Source: Adapted from Lexis Nexis

In addition, ILCs have not necessarily remained small. As the Government Accountability Office (GAO) noted in 2005, “The ILC industry has experienced significant asset growth and has evolved from one-time, small, limited purpose institutions to a diverse industry that includes some of the nation’s largest and more complex financial institutions.” Total assets held by ILCs have grown from $4.2 billion in 1987 to a peak of $213 billion by 2006. Following the FDIC moratorium of 2006 (see below), this number currently stands at $102.4 billion.

It is not inherently concerning for industrial banks to be performing the activities of commercial banks, provided that industrial banks are subject to the same regulation and oversight as commercial banks. This is not the case, however, and follows from the second development, the 1987 Competitive Equality Banking Act. This law identified ILCs as an exception to the rule that all companies that own and control banks be registered as Bank Holding Companies (BHCs). Although this can get a little technical, it has two implications. First, under the normal course of events, only banks can own and control banks. Second, these banks – both the commercial banks and the BHCs – are regulated and supervised by the Federal Reserve Board (the Fed). As a result of the 1987 Competitive Equality Banking Act, ILCs do not have to be owned by banks and are not subject to scrutiny by the Fed.

Fear of the “unique risk” that ILCs thus pose to the safety and soundness of the banking system appears to have led the FDIC not to issue an ILC charter in decades. Nevertheless, controversy surrounding ILCs appears to be relatively new. In 1988, General Motors was granted an ILC charter, closely followed by other firms including BMW, Harley-Davidson, General Electric, and Target, all chartered in either Utah or Nevada. In 2006, however, when Walmart filed an application with the FDIC to be chartered in Utah, there was an enormous outpouring of protest. Two public hearings were held on Walmart’s specific case, and the FDIC enacted a moratorium on new ILC charter applications. Ultimately Walmart withdrew its application before a decision was made, and research by the Milken Institute shows that since this date all states in which ILCs are permitted have passed laws restricting the powers of ILCs.

More recently, similar arguments both for and against expansion of ILC membership have been made following applications in December 2018 by Square, an American fintech firm, and in August 2019 by Rakuten, a Japanese e-commerce company, both of which saw considerable media comment.
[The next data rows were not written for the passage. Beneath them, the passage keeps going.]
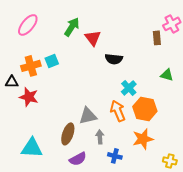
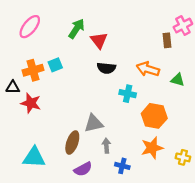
black semicircle: (114, 59) -> (106, 68), moved
cyan cross: (129, 88) -> (128, 94), moved, turned -35
orange arrow: (118, 111) -> (148, 69), moved, turned -50
yellow cross: (170, 161) -> (183, 157), moved

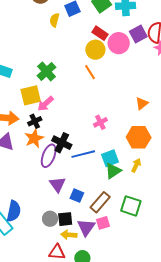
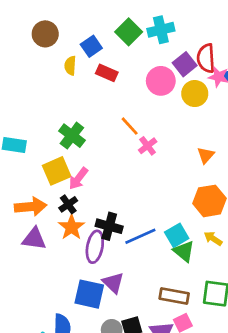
red rectangle: (100, 33) -> (107, 73), moved
yellow circle: (95, 50) -> (195, 94), moved
pink cross: (100, 122) -> (148, 146), moved
yellow arrow: (136, 165) -> (213, 238), turned -72
green triangle: (113, 171) -> (184, 251), turned -36
blue square: (77, 196) -> (89, 294), moved, size x1.6
brown rectangle: (100, 202) -> (174, 296), turned 70

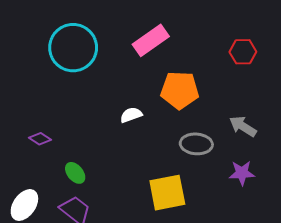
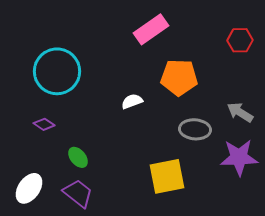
cyan circle: (73, 48) -> (57, 71), moved
purple star: (242, 173) -> (239, 157), size x1.5

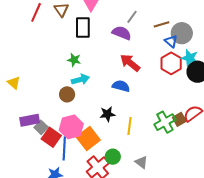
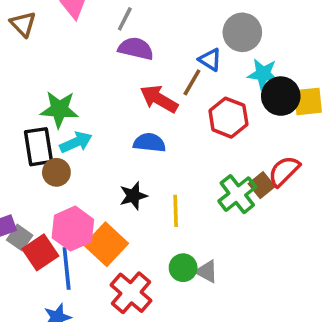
gray line: (132, 17) -> (125, 19), moved
brown line: (161, 24) -> (192, 82), moved, turned -35
black rectangle: (83, 28) -> (39, 147), moved
blue triangle: (171, 41) -> (210, 60), moved
green star: (74, 60) -> (59, 109), size x1.5
red hexagon: (171, 63) -> (228, 118), moved
red square: (51, 137) -> (40, 252), turned 30
green circle: (113, 157) -> (183, 268), moved

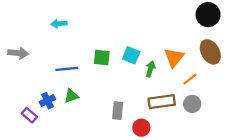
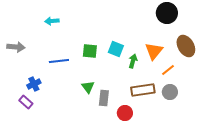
black circle: (208, 15) -> (167, 13), moved
green triangle: (71, 96) -> (88, 87), moved, turned -48
blue cross: (47, 101) -> (34, 84), moved

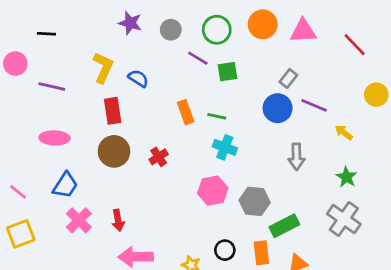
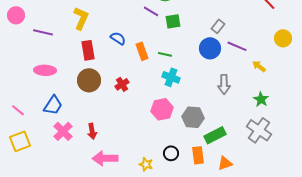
blue semicircle: (138, 78) -> (118, 38), moved

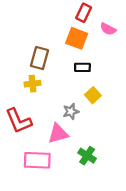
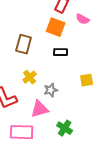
yellow cross: (33, 84) -> (30, 77), moved, turned -32
yellow square: (93, 95) -> (87, 80), moved, turned 32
On March 18, news broke that the FDIC had approved charters for both Square and Nelnet, a student loan servicer. Square announced that it had already achieved charter approval from Utah, but it is believed Nelnet is still waiting for state-level approval.

Conclusions

The proposal is undoubtedly a step in the right direction. Simply codifying existing practices into a regulatory architecture is a desirable goal in and of itself, but the rule goes further by proposing some new requirements, including that a parent company make available a constant pool of capital or access to credit to the bank that it owns.

While these developments are to be welcomed (and unanimity at FDIC only highlights this point), the impact is confined solely to the ILCs that the FDIC already regulates, and this proposal on its face thus does not indicate that any de novo ILC charters would be granted. It was therefore surprising that a day later the FDIC approved two new charters, the first since 2006. Fresh life has been breathed into the viability of ILCs, and this is a series of decisions that fintechs and other firms will be following closely and should lead to an explosion in the number of ILC applications to the FDIC.